— Ну, а все-таки, как вы полагаете, сколько он сможет заработать своей музыкой?
Руместан подумал. Трудно сказать… Сто пятьдесят — двести франков…
— В месяц? — просияв от восторга, спросил отец.
— Да нет же, в день!..
Крестьяне вздрогнули и переглянулись. Если бы с ними говорил не «муссю Нума», депутат, член генерального совета, они решили бы, что это шутка,
— Ну что ж, — сказал Руместан, — поезжайте вместе с ним в Париж.
— А как же дом?
— Сдайте его внаем, продайте… Когда вернетесь, купите другой, еще лучше…
Тут он осекся, так как Ортанс бросила на него тревожный взгляд. Словно раскаиваясь в том, что смутил покой этих добрых людей, он добавил:
— В конце-то концов деньги в жизни еще не все… Здесь вы счастливы…
— Ну да, счастливы!.. — живо перебила Одиберта. — Живется-то нам нелегко. Не то, что в былые времена.

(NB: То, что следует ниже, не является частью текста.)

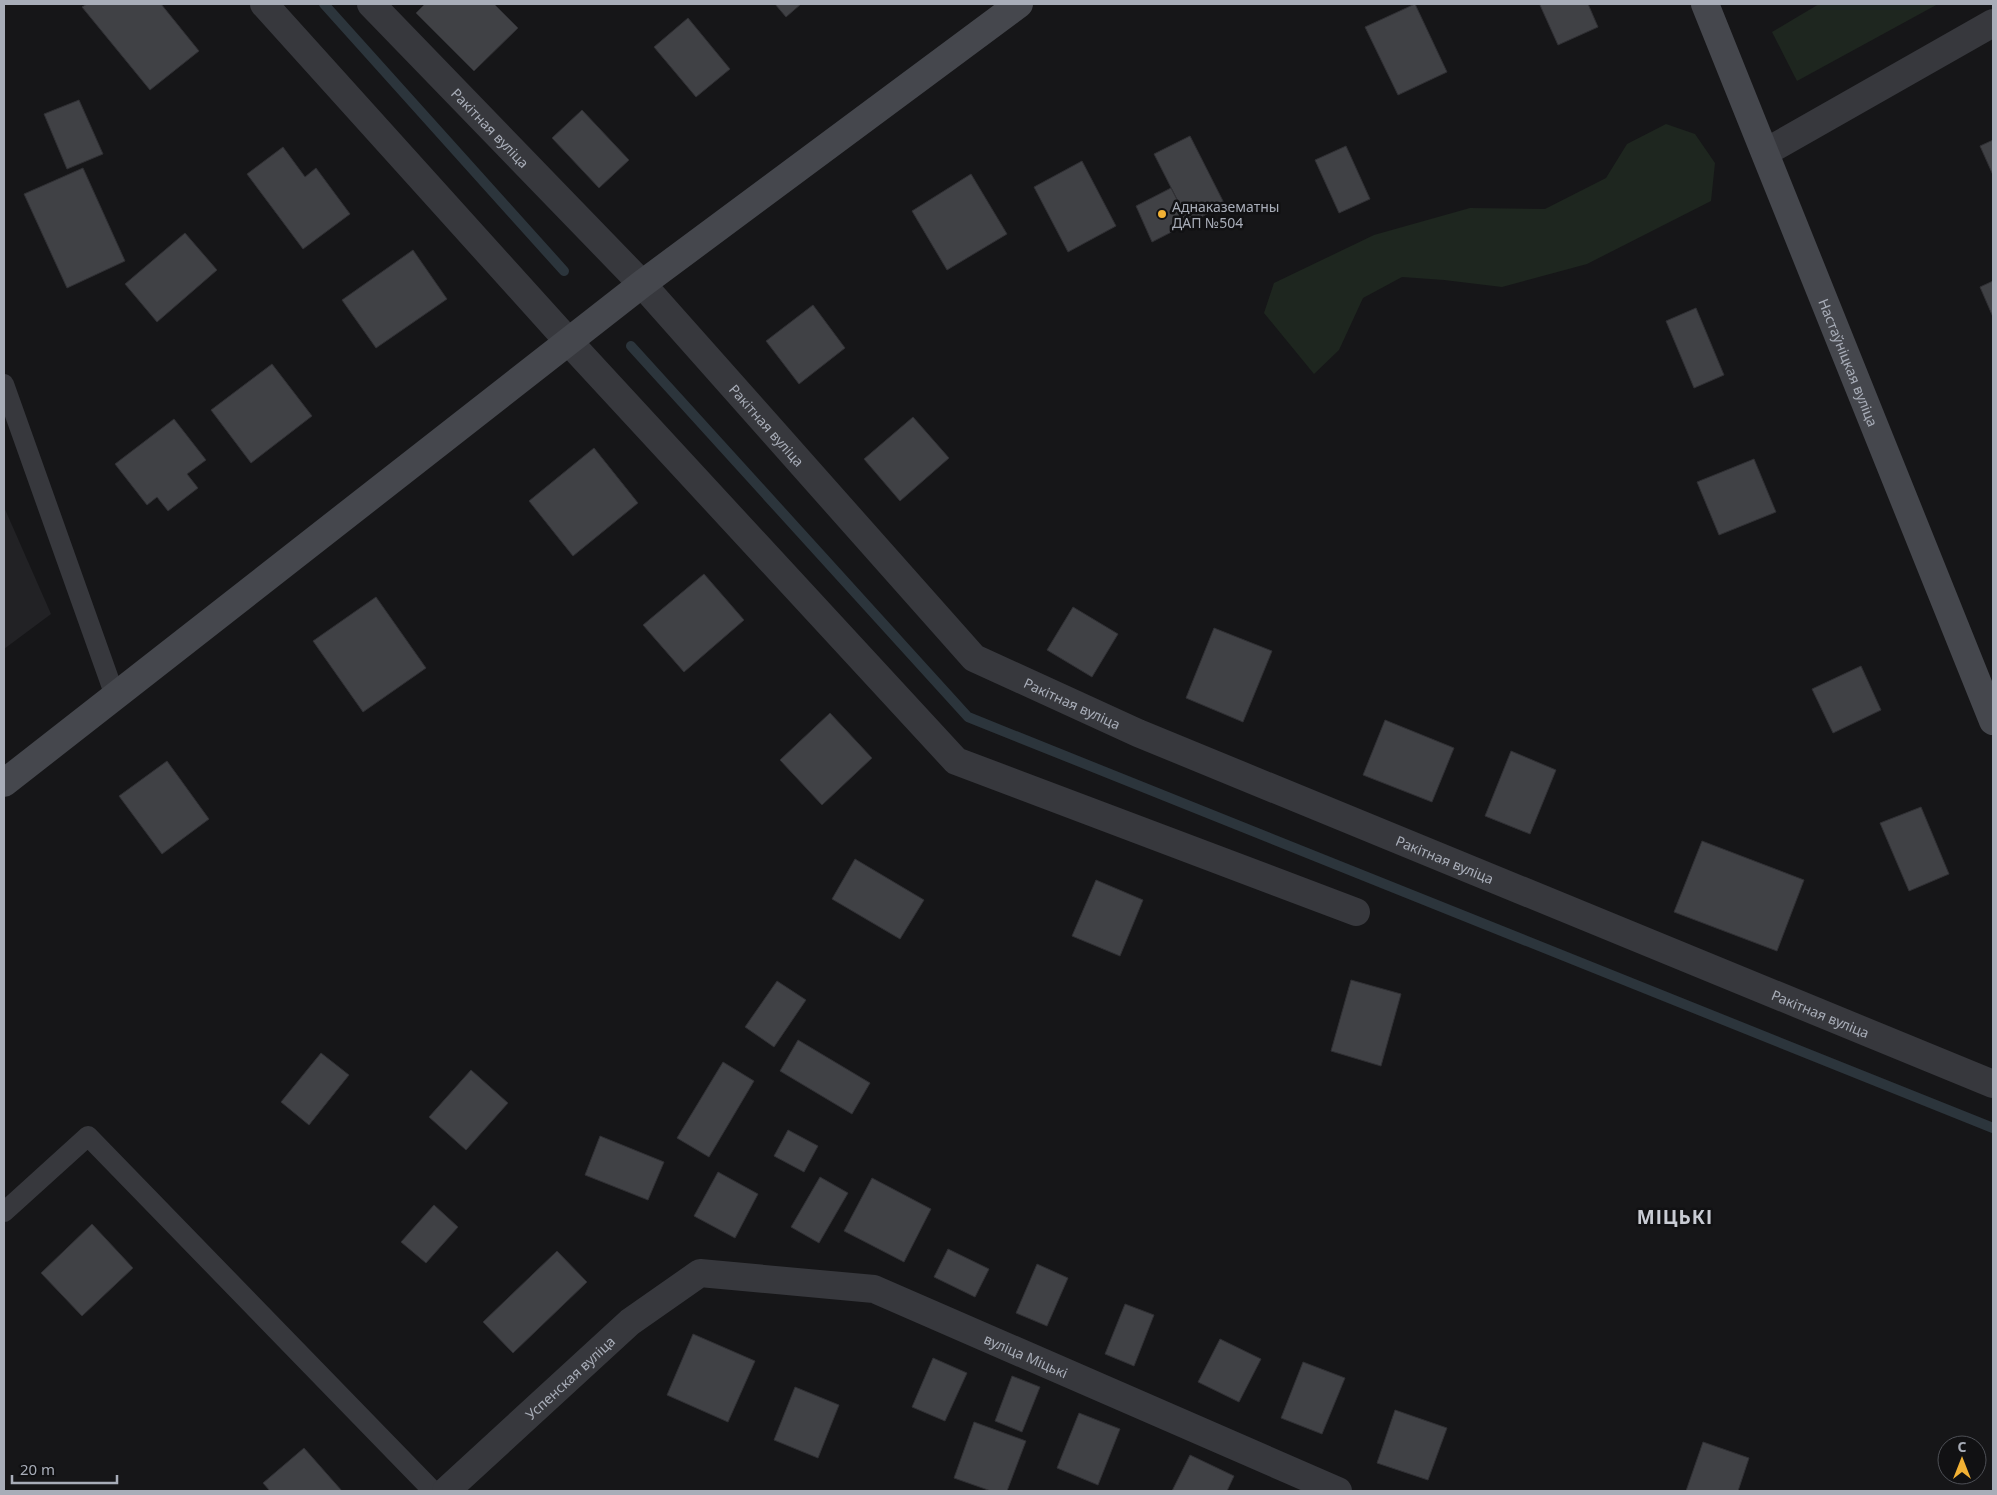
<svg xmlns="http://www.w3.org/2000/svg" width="1997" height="1495" font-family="'Noto Sans',sans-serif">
	<rect width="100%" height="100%" fill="#161618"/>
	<polygon fill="#222225" points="4,507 51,614 4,649"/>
	<g fill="#1e261f">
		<polygon points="1819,4 1938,4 1797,81 1772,32"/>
		<polygon points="1666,124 1695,134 1715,163 1711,201 1587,264 1502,287 1444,280 1402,277 1363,298 1339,350 1314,374 1264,313 1274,283 1374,235 1470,208 1545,209 1606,178 1627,144"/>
	</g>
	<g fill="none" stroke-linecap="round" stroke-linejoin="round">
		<g stroke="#2c353c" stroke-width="10">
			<polyline points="324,4 564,271"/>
			<polyline points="631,346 968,717 1993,1128"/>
		</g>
	</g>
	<g fill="#404145" stroke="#303034">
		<polygon points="87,4 161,4 199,51 150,90 82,7"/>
		<polygon points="425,4 494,4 518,28 474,71 416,13"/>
		<polygon points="775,4 801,4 786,17"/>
		<polygon points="1415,4 1447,72 1398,95 1365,27"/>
		<polygon points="1543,4 1588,4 1598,27 1558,45 1540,5"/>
		<polygon points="688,18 730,69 696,97 654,47"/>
		<polygon points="79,100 103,154 67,169 44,114"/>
		<polygon points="582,110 629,160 599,188 552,138"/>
		<polygon points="1190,136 1225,205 1189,223 1154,154"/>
		<polygon points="1993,140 1993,175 1980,146"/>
		<polygon points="1346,146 1370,199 1339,213 1315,160"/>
		<polygon points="283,147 305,177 316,168 350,214 303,249 247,174"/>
		<polygon points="1082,161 1116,226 1068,252 1034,187"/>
		<polygon points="83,168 125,261 67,288 24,194"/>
		<polygon points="971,174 1007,234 947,270 912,211"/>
		<polygon points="1171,188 1189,223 1152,242 1136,206"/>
		<polygon points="185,233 217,270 157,322 125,284"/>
		<polygon points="413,250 447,299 376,348 342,300"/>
		<polygon points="1993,281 1993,317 1980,287"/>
		<polygon points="813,305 845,348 799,384 766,341"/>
		<polygon points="1696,308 1724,375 1694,388 1666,321"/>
		<polygon points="272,364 312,416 251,463 211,410"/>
		<polygon points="913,417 949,458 900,501 864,459"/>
		<polygon points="174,419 206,460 187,474 198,488 168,511 157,497 147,505 115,464"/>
		<polygon points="594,448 638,503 573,556 529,501"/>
		<polygon points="1754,459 1776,512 1719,535 1697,482"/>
		<polygon points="704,574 744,620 684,672 643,625"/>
		<polygon points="376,597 426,668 363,712 313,641"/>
		<polygon points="1073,607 1118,634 1092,677 1047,650"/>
		<polygon points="1214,628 1272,651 1243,722 1186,698"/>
		<polygon points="1861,666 1881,710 1833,733 1812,689"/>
		<polygon points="830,713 872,758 822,805 780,760"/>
		<polygon points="1385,720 1454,748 1432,802 1363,775"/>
		<polygon points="1511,751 1556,770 1530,834 1485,816"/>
		<polygon points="167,761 209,819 162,854 119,796"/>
		<polygon points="1921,807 1949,874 1909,891 1880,823"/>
		<polygon points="1702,841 1804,880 1777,951 1674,912"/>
		<polygon points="855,859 924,900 900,939 832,899"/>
		<polygon points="1096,880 1143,900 1120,956 1072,936"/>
		<polygon points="1351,980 1401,994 1381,1066 1331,1051"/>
		<polygon points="777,981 806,1000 774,1047 745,1027"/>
		<polygon points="798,1040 870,1083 852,1114 780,1071"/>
		<polygon points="321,1053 349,1075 309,1125 281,1102"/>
		<polygon points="723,1062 754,1081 709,1157 677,1138"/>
		<polygon points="471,1070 508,1103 466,1150 429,1117"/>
		<polygon points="788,1130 818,1146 804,1172 774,1156"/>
		<polygon points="600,1136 664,1162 648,1200 585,1175"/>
		<polygon points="718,1172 758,1194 735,1238 694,1216"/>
		<polygon points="820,1177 848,1193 819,1243 791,1227"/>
		<polygon points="872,1178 931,1209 904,1262 844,1231"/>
		<polygon points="434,1205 458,1227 426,1263 401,1242"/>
		<polygon points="92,1224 133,1268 82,1316 41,1273"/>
		<polygon points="948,1249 989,1269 975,1297 934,1277"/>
		<polygon points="557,1251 587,1282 513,1353 483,1322"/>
		<polygon points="1037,1264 1068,1278 1047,1326 1016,1313"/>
		<polygon points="1125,1304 1154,1315 1134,1366 1105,1354"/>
		<polygon points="693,1334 755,1361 728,1422 667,1395"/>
		<polygon points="1220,1339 1261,1359 1239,1402 1198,1382"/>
		<polygon points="933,1358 967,1373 945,1421 912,1407"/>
		<polygon points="1303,1362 1345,1378 1322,1434 1281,1418"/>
		<polygon points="1012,1376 1040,1387 1022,1432 995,1421"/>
		<polygon points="795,1387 839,1405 818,1458 774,1440"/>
		<polygon points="1395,1410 1447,1428 1428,1480 1377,1463"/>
		<polygon points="1079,1413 1120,1429 1098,1485 1057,1468"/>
		<polygon points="974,1422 1026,1441 1007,1491 991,1491 954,1478"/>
		<polygon points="1703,1442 1749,1458 1738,1491 1686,1491"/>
		<polygon points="304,1448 342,1491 270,1491 263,1483"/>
		<polygon points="1190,1455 1234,1476 1227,1491 1172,1491"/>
	</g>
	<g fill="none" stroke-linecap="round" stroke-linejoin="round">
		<g stroke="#37383d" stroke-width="20">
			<polyline points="4,384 115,696"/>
			<polyline points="4,1212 88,1136 433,1491"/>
		</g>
		<g stroke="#37383d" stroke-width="28">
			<polyline points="264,4 569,342 956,761 1356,912"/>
			<path id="s1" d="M 371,4 L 642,284 L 974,658 L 1138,733 L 1993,1084"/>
			<polyline points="1766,152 1993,23"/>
			<path id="s2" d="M 446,1491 L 630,1322 L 700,1273 L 874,1289 L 1338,1491"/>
		</g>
		<g stroke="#45474d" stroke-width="28">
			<path id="s3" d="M 1705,4 L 1993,721"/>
			<polyline points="4,783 642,284 1019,4"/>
		</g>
	</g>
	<circle fill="#f2b134" stroke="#111113" stroke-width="2" cx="1162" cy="214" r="5"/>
	<g text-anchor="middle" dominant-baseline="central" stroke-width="5" stroke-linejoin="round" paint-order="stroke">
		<g font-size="14" fill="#a8adb8" stroke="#111113">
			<text stroke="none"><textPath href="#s1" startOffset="172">Ракітная вуліца</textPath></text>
			<text stroke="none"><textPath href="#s3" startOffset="386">Настаўніцкая вуліца</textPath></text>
			<text stroke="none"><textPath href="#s1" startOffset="578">Ракітная вуліца</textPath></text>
			<text stroke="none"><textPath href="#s1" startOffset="998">Ракітная вуліца</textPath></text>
			<text stroke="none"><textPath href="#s1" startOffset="1402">Ракітная вуліца</textPath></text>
			<text stroke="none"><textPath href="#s1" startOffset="1808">Ракітная вуліца</textPath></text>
			<text stroke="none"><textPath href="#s2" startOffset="676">вуліца Міцькі</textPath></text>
			<text stroke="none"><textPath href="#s2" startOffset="168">Успенская вуліца</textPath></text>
		</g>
		<g font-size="14" fill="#a8adb8" stroke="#111113" text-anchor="start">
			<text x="1172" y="206">Аднаказематны<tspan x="1172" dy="16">ДАП №504</tspan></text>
		</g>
		<g font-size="19" font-weight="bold" letter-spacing="1" fill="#c9ccd4" stroke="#111113">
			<text x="1675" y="1217">МІЦЬКІ</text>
		</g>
	</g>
	<rect width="1997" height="1495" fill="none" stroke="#a8adb8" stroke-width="10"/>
	<g transform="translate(1962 1460)"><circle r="24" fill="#111113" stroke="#4d4f55"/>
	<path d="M0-4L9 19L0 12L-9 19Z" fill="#f2b134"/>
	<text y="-8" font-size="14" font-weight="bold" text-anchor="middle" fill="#a8adb8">С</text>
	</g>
	<path d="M12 1475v8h105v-8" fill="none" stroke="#a8adb8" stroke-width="2.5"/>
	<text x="20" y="1475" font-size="15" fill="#a8adb8" stroke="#111113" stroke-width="4" paint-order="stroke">20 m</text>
</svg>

Тут она опять начала ныть: обнищание страны, исчезновение виноградников, плантаций марены, уменьшение добычи киновари… В самую жару выбивайся из сил, работай не покладая рук… Правда, в будущем можно рассчитывать на наследство от кузена Пюифурка, который уже лет тридцать как перебрался в Алжир и ведет там хозяйство, но этот Алжир в Африке, уж больно далеко… И вдруг, боясь, что она охладила «муссю Нуму», и считая, что его полезно подхлестнуть, ловкая молодая особа сказала брату певучим, по-кошачьи ласковым голосом:
—
Хитрая лисичка не ошиблась. Один удар палочки, одна жемчужная трель, и Руместан снова был заворожен. Парень играл перед домом, опершись о каменную кладку старого колодца, над которым поднималась железная дуга для блока, увитая зеленью дикого инжира, которая живописно обрамляла его стройную фигуру и темное от загара лицо. Голые до локтя руки, расстегнутый ворот, запыленная рабочая одежда — таким он казался еще горделивее и благороднее, чем в амфитеатре, где праздничное платье придавало его изяществу нарочитую тщательность. Старинные мотивы, исполняемые на народном инструменте, звучали особенно поэтично среди природы, в ее безмолвии и безлюдии пробуждали позлащенные солнцем камни развалин от их векового сна, взмывали, как жаворонки, над величавыми холмами, сероватыми от лаванды или пятнистыми от колосящихся хлебов, от иссушенных виноградников, от широколистных шелковичных рощ, отбрасывавших уже не такую густую и более длинную тень.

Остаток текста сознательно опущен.